• _Problem description_
Apart from the pictures, the listing is to be returned exactly.

• _Data excerpt_
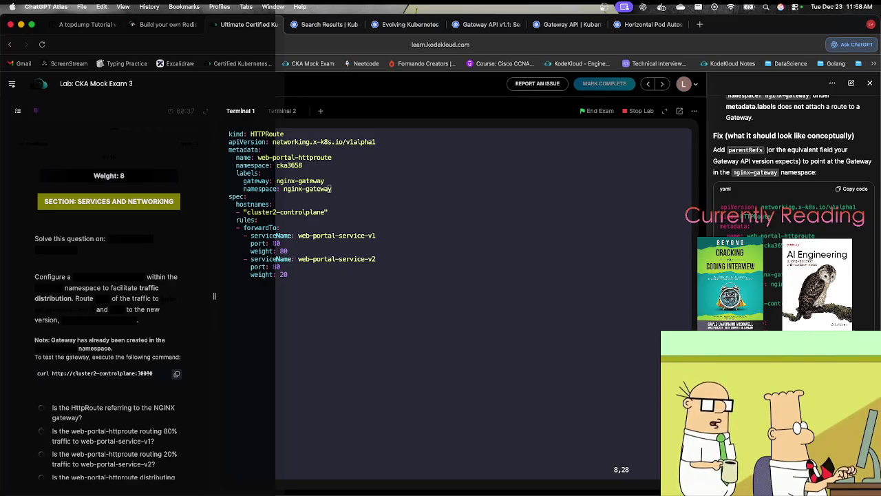
Delete the metadata labels block from httproute.yml.
{"action": "key", "text": "Up"}
{"action": "key", "text": "Up"}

• _Solution for this exercise_
Delete the metadata labels block from httproute.yml.
{"action": "key", "text": "Up"}
{"action": "key", "text": "Up"}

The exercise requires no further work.